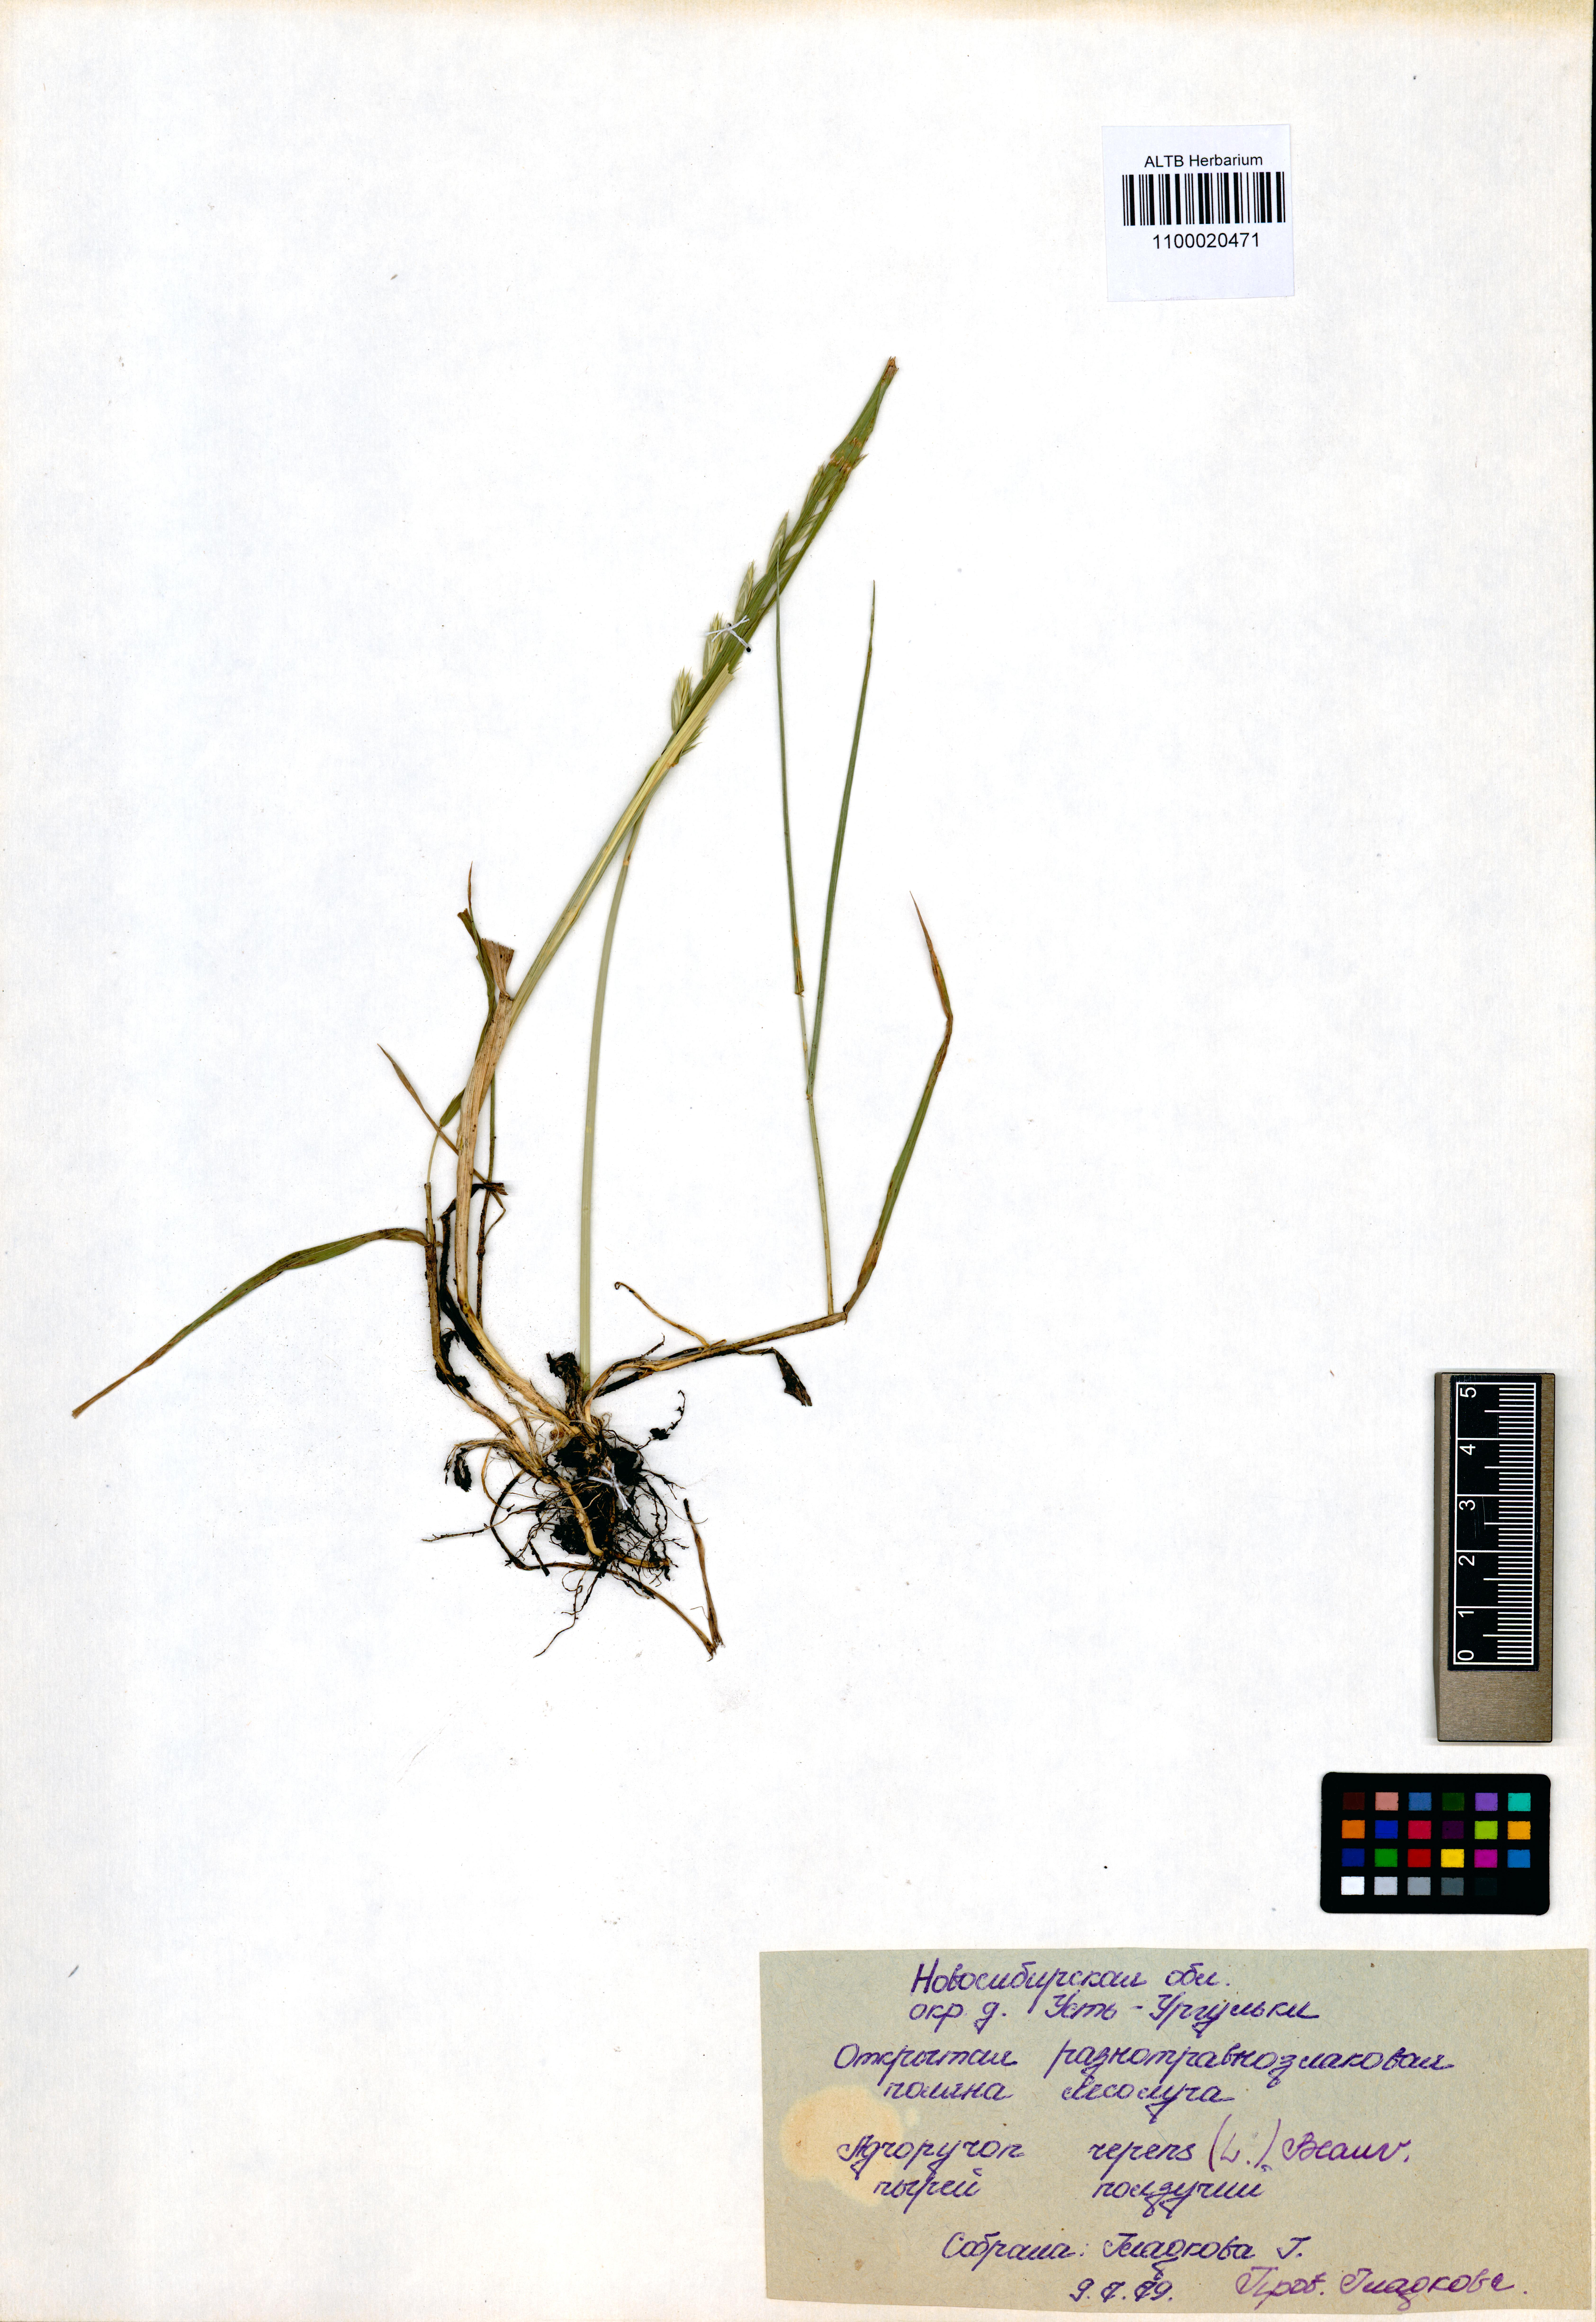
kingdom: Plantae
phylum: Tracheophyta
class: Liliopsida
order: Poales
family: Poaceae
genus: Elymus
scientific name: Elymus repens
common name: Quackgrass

····················

**WHAT YOU HAVE TO DO:**
Repeat every line of the records word for word, and leave the pictures out.

**RESPONSE:**
kingdom: Plantae
phylum: Tracheophyta
class: Liliopsida
order: Poales
family: Poaceae
genus: Elymus
scientific name: Elymus repens
common name: Quackgrass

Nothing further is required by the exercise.